Bryan Roberts, global insights director at tcc global
Tesco’s decision to change the way its Clubcard holders are rewarded has finally laid bare a schism between retailers and shoppers that has been slowly festering under the surface for some time.
There are deep discrepancies between the way supermarkets think their customers want to be rewarded for showing loyalty, and the rewards that shoppers actually want to see.
And yet, leaving aside the so-called outrage that has been so widely reported in the national press, Tesco’s decision to freshen up Clubcard makes sense. Increasingly, retailers are coming to terms with a need to reconsider whether their current loyalty schemes are truly fit for purpose, in an age where shopper promiscuity is at an all-time high.
There is a palpable sense that both shoppers and retailers are becoming increasingly disenchanted with traditional loyalty mechanisms. For retailers, the resultant data and insights are all well and good, but the fact that the schemes are failing to generate much in the way of loyalty is a concern.

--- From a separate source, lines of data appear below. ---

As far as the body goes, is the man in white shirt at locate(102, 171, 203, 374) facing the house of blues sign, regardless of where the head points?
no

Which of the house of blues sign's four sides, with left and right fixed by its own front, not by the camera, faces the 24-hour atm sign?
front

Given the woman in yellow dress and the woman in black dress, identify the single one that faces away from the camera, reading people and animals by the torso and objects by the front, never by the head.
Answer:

As shoppers have enjoyed an increasing choice of available stores – and that’s before we even begin to consider the abundance of online options – their sense of emotional loyalty has decreased. This has been exacerbated further by a feeling of anonymity within any loyalty schemes they are a part of: shopper research undertaken by tcc global has revealed that shoppers want personalised rewards, but very rarely receive them.

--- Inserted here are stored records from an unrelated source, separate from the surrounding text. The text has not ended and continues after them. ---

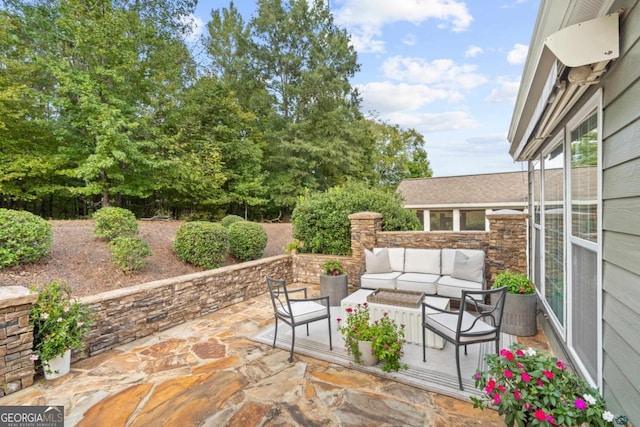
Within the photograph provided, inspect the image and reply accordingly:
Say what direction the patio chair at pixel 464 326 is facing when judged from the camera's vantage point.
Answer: facing away from the viewer and to the left of the viewer

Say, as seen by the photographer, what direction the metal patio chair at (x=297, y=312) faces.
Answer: facing away from the viewer and to the right of the viewer

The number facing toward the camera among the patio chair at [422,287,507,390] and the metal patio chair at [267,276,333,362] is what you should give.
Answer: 0

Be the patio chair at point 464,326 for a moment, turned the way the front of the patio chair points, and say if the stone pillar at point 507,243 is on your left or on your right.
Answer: on your right

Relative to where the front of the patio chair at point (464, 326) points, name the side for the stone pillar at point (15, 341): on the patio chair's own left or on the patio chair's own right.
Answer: on the patio chair's own left

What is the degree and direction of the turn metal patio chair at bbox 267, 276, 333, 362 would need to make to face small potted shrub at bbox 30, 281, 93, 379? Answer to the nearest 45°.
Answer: approximately 135° to its left

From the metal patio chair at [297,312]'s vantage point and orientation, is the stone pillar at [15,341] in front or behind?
behind

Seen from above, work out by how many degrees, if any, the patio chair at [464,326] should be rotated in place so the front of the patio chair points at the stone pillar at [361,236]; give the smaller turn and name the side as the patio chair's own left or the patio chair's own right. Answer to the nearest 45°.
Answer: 0° — it already faces it

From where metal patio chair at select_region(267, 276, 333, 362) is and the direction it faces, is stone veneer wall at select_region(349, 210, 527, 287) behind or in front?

A shake-up is overdue, but does this translate to the end of the loyalty card? Perhaps not just yet, if the reaction of Tesco shoppers if anything is to go by, shoppers still place value on the rewards loyalty cards can give them.
Plastic is set to remain for the time being, but the way shoppers are rewarded needs to change. Our research shows that two thirds of British shoppers are seeking rewards for their loyalty that go beyond loyalty cards and points. Shoppers increasingly want to see their schemes become more digitised, and deliver more meaningful rewards. Notably, Tesco’s change will impact more experience-based offers with partners like Zizzi and Pizza Express. It’s these sorts of rewards that allow families to spend quality time together and treat themselves: they can be more meaningful than vouchers in isolation.
Beyond offering experience, personalisation goes a long way. When done well, personalisation can be very meaningful and can be a strong driver of affinity and loyalty. Retailers can follow in the steps of Waitrose and enable shoppers to tailor their loyalty schemes towards the products that really matter to them.
To succeed in generating loyalty, retailers need to stop regarding it as an objective and instead regard it as an outcome – if you get the appropriate range, price, quality, and service levels right, and build emotional connections with your customers, then loyalty will result.